Gammon told the deputies that the doc said they’d have to delay the trial if the boys got sick or hurt and he’d heard the sheriff complaining already about how much the damn trial was costing the county; he tried that.

“You the ones costing the county,” Deputy Fred Wirkle said with a slapped-on smirk. “You ought to plead those jigs out and let us get on to frying em.”

Gammon gave a weak smile. “We were gon do that, but if we did these New York slickers would just start the appeals and then we would really be in a mess.”

“You the one’s a mess, Billy boy,” Deputy Bee Banks said.

He lived now in the hotel and liked being there in his little room that looked out on the alley. When it rained, water ran down the alley, carrying bits of grass and twigs and chunks of crumbling yellow dirt in a foamy stream that gurgled as it ran. It was as if he was living in a forest and not right in the middle of town. A maid came in every week to change the sheets and towels. He called his mother a couple times a week and they talked about how things were out on the farm. He had attended the state university and then the law school and she had made him promise to come back to Big Cumber county after that. He planned to leave as soon as the trial was over. Those two youngest boys didn’t understand yet that they were being tried . “But, mister,” fifteen-year-old Bony Bates said, “I aint done nothing. Tell em I aint done nothing.” The youngest, thirteen-year-old Little Buster Wayfield liked to play with a piece of string one of the deputies had given him. He made a cat’s cradle and swung a little acorn baby in it. He couldn’t concentrate enough to make out the charges. He smiled at whatever was said to him and reckoned, so he said, that the white mens were going to do what they needed to. Yes, Little Buster, they were. The boy didn’t seem to mind being in jail. He was a skinny child who had never gotten enough to eat and figured he was doing pretty well now. Most of the others couldn’t read or write. The one who understood best was the one who had started it all when he talked back to Carl Willis. Willis looked like a Sunday school boy. Walker was as black as Africa. Even among the colored folks he was considered low class. He had too much smartness in his eyes. But he was young too and Billy could see how scared he was. “How you going to get me free of this, Mr. Gammon?” he had asked. “What you going to do?”

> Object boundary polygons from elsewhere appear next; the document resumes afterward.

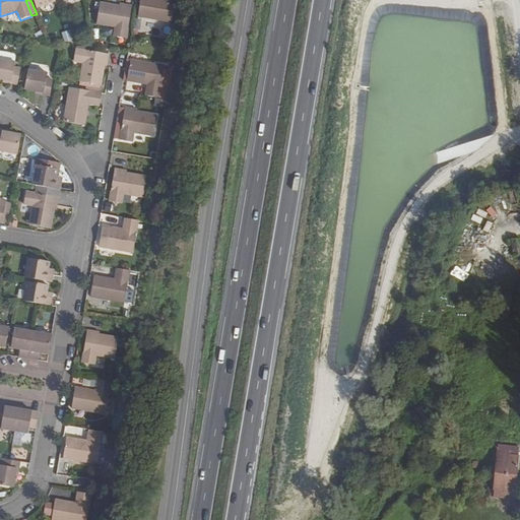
[(33,0),(36,8),(55,2),(53,0),(33,0)]
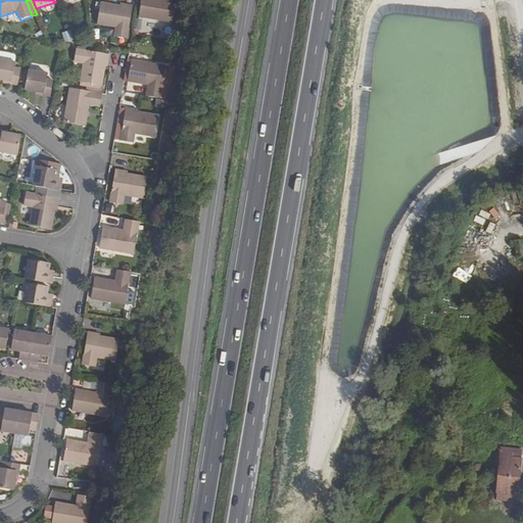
[(141,0),(139,18),(173,24),(176,0),(141,0)]
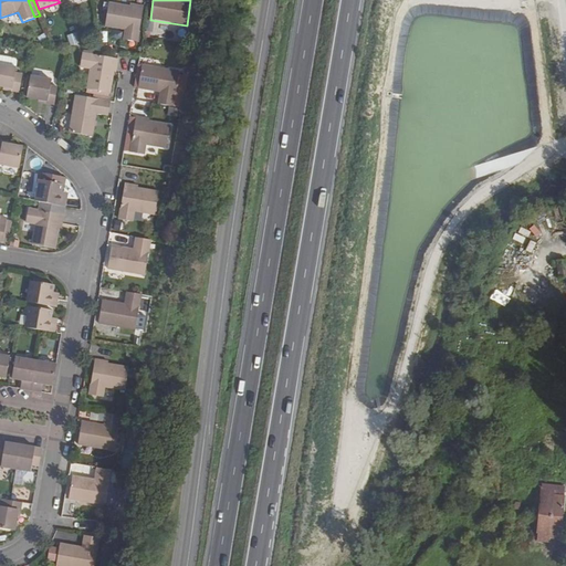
[(129,6),(129,8),(109,3),(109,4),(104,3),(103,10),(108,11),(105,27),(125,30),(124,40),(137,42),(143,8),(129,6)]
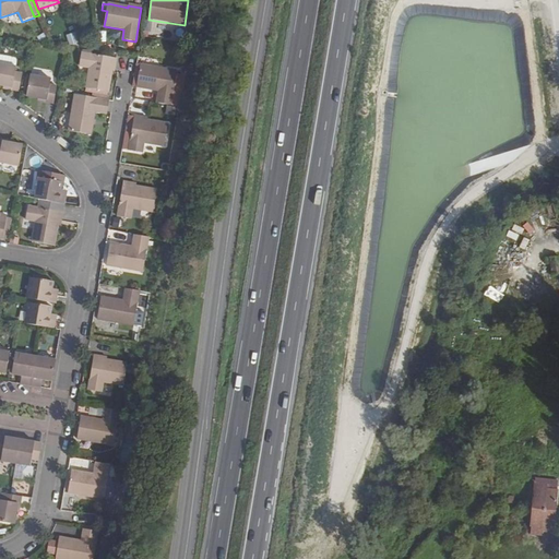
[(68,45),(79,43),(75,32),(66,34),(68,45)]
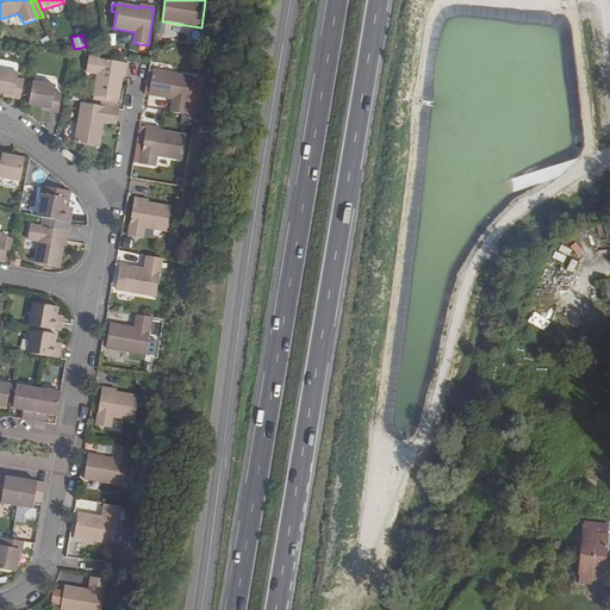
[(48,37),(39,42),(43,47),(51,42),(48,37)]
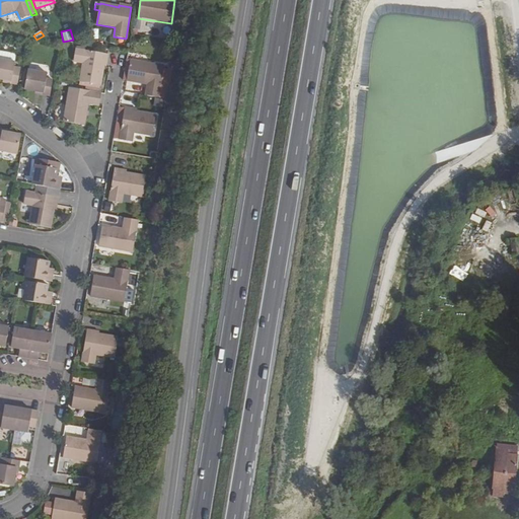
[(105,67),(107,55),(76,50),(73,63),(83,64),(80,82),(100,86),(103,67),(105,67)]
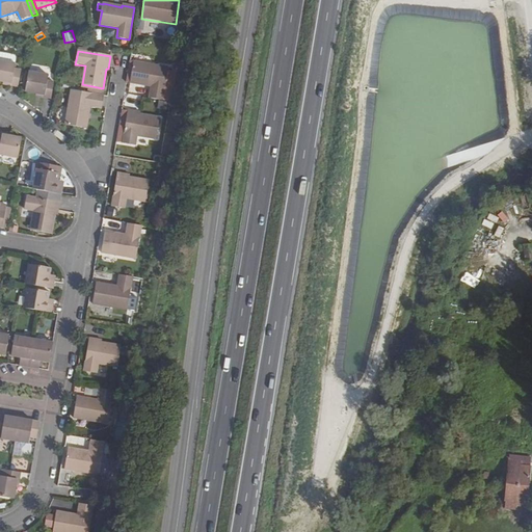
[(0,55),(0,61),(15,64),(16,58),(0,55)]
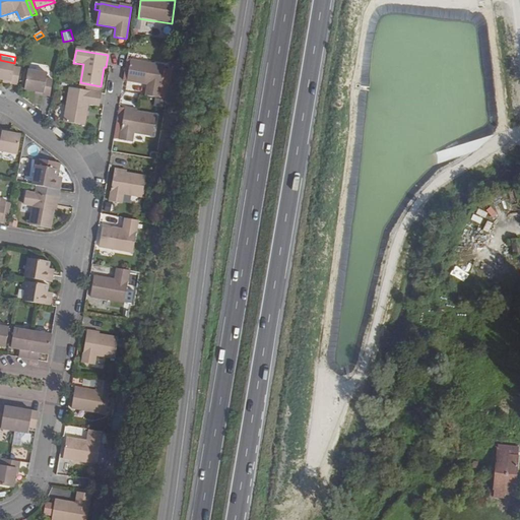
[(0,60),(0,79),(4,80),(11,82),(11,85),(17,86),(20,68),(14,67),(14,63),(0,60)]
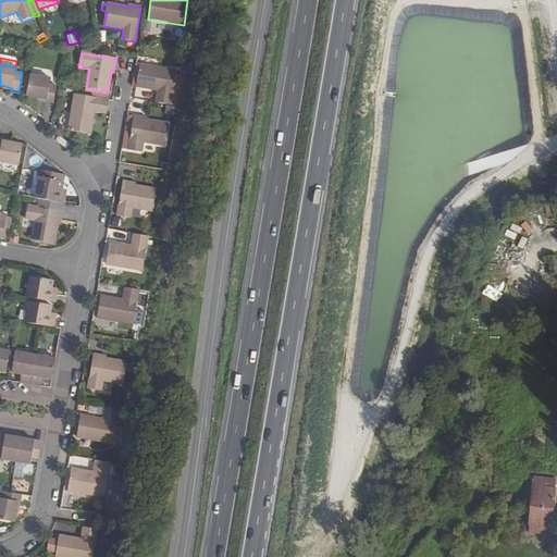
[(136,88),(158,91),(156,103),(170,106),(180,108),(185,76),(176,75),(176,72),(140,65),(136,88)]
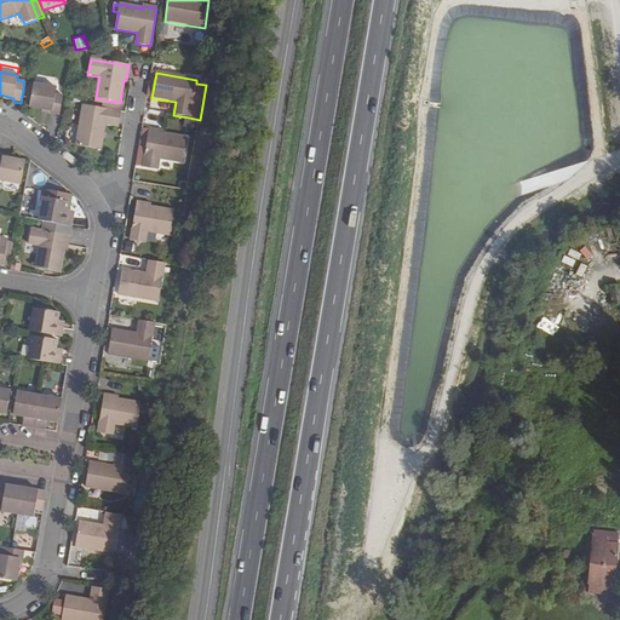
[(34,85),(29,109),(44,110),(52,112),(52,116),(59,116),(63,96),(56,95),(56,89),(34,85)]
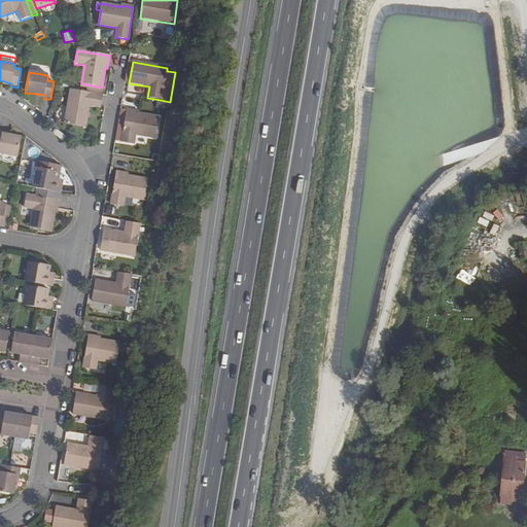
[(101,108),(103,95),(86,93),(70,91),(64,124),(85,128),(90,106),(101,108)]
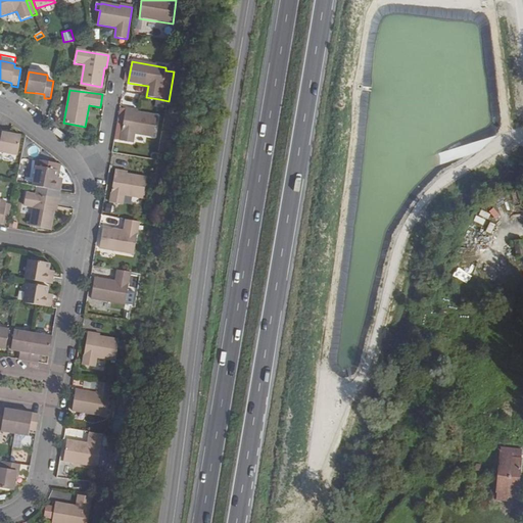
[(168,109),(169,102),(156,99),(154,107),(163,109),(163,108),(168,109)]
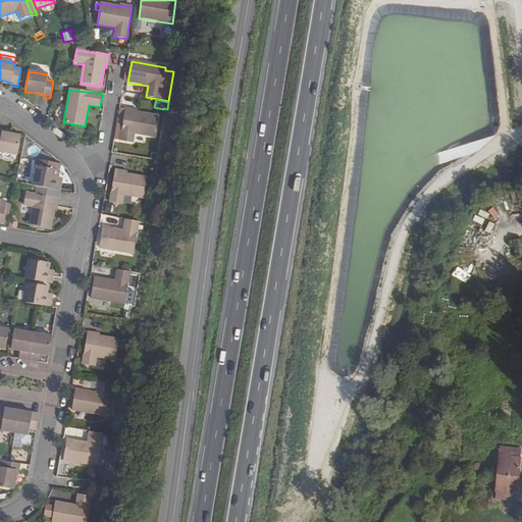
[(138,113),(138,111),(125,109),(120,141),(133,144),(135,134),(153,137),(157,116),(138,113)]
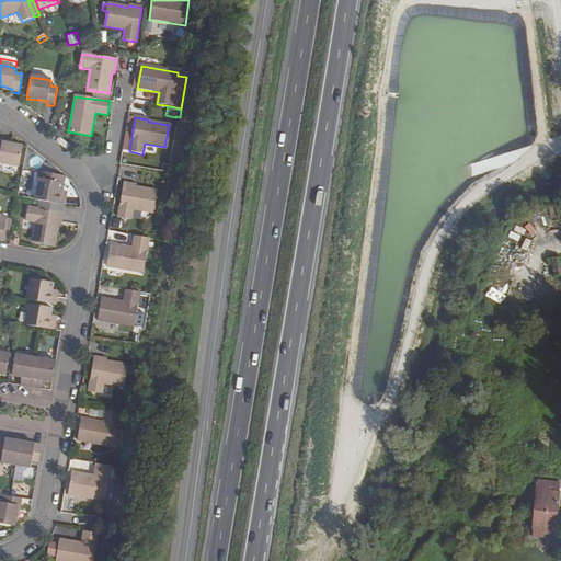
[(0,163),(19,168),(20,164),(22,149),(23,147),(1,142),(2,140),(0,140),(0,163)]
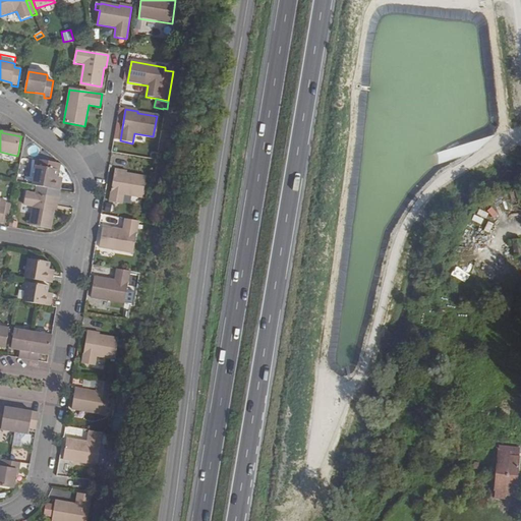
[(60,165),(37,161),(36,167),(37,167),(33,186),(38,187),(60,191),(61,183),(56,182),(57,177),(60,165)]
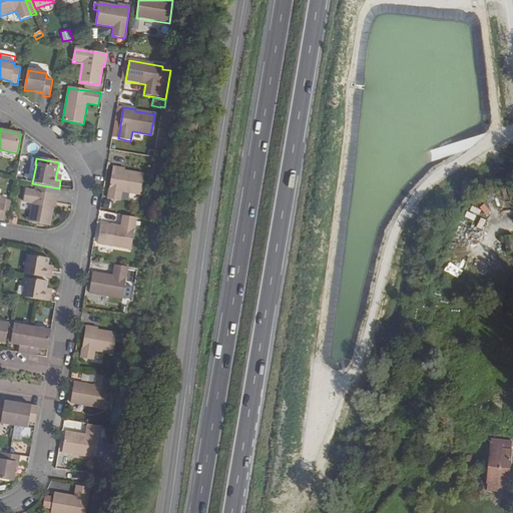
[(124,171),(124,170),(113,168),(107,199),(121,201),(122,192),(140,195),(144,174),(124,171)]
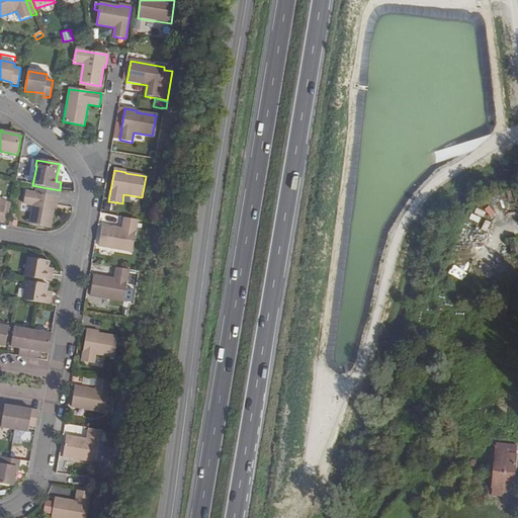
[(56,209),(60,190),(37,186),(35,193),(26,191),(24,203),(33,205),(30,225),(50,228),(54,209),(56,209)]
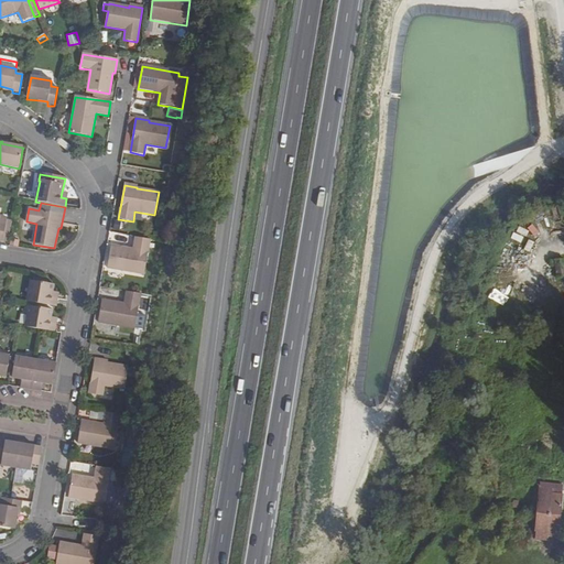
[(108,269),(144,275),(150,240),(136,238),(133,250),(111,246),(108,269)]
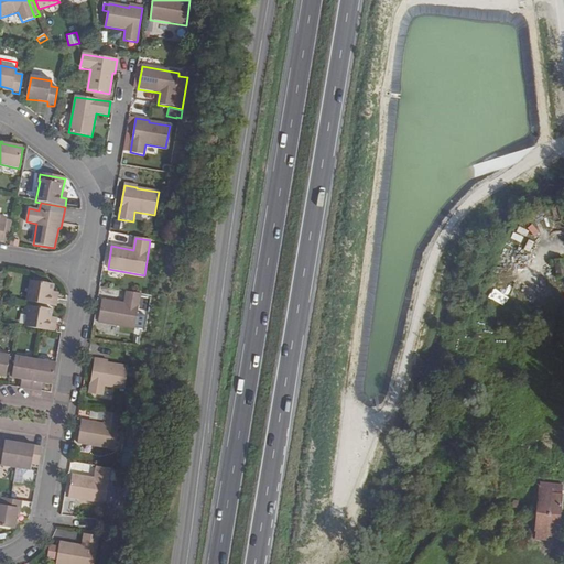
[(556,278),(563,277),(563,260),(563,259),(554,260),(556,278)]
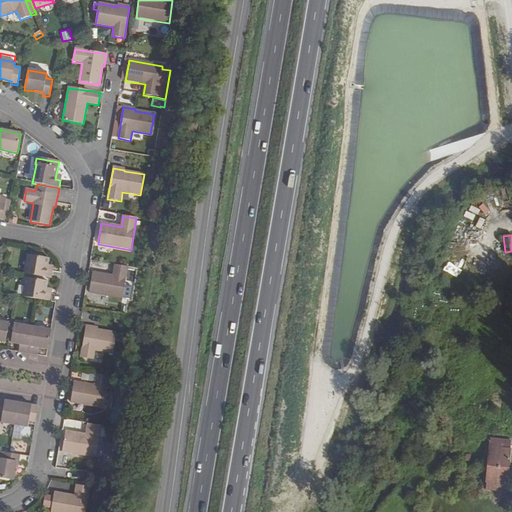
[(48,260),(27,256),(24,274),(51,279),(52,271),(46,270),(47,265),(48,260)]
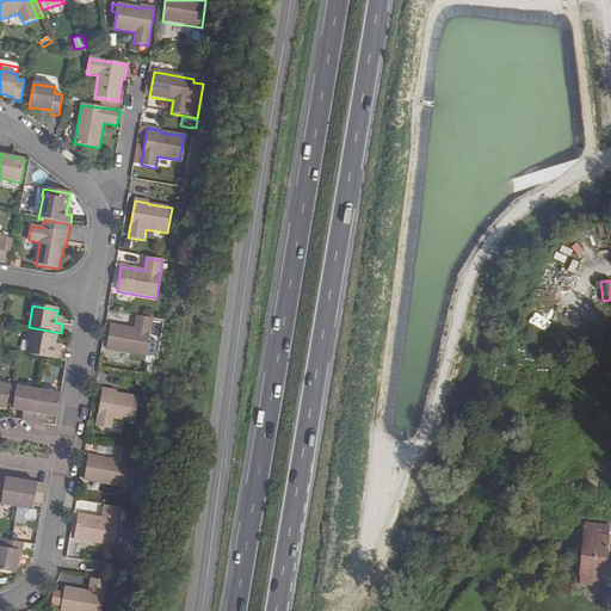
[(106,350),(147,357),(153,319),(137,316),(135,329),(111,326),(106,350)]
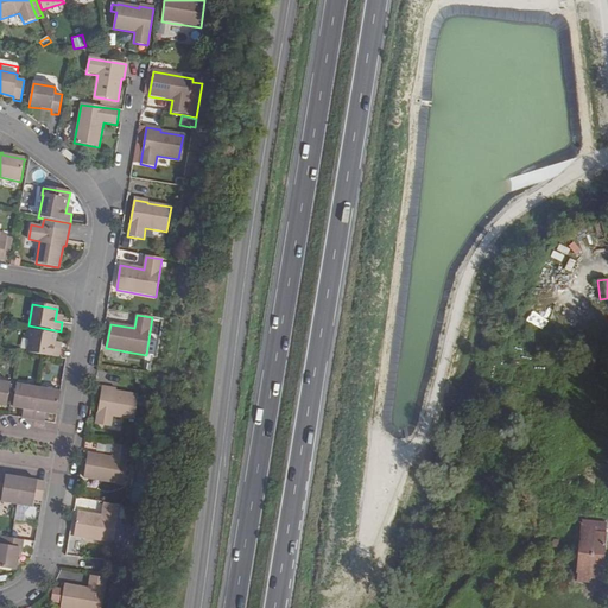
[(158,331),(176,336),(179,322),(162,317),(158,331)]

It was obvious those girls were lying. One of them, the skinny one, looked like all she wanted to do was sneak off and forget the whole thing. Billy had talked to her about the Lord, His stand on deceit. She had gotten a sick look on her face when he told her that sending them to the electric chair on a lie was the same as murdering them. But she didn’t change her story. You got locked in, he knew that. Fear — and pride, the old devil. Marcus Worley, the county attorney, had told him if he ever came near those girls again he would have him disbarred. People talked like that, but they all had to live with each other down here. After these boys — white and colored — were gone the rest of us would have to go on living together side by side. It wasn’t like up north where people didn’t live together like we do down here. When you’re close, you got to have an assigned sacrificial lamb. Local version. “Hell, I aint hardly barred as it is,” he’d told Marcus, and they’d both laughed.

He’d grown tired of legal work, but it didn’t matter, still the years rolled on. His spirit had taken the shape of the suit the profession fit him for.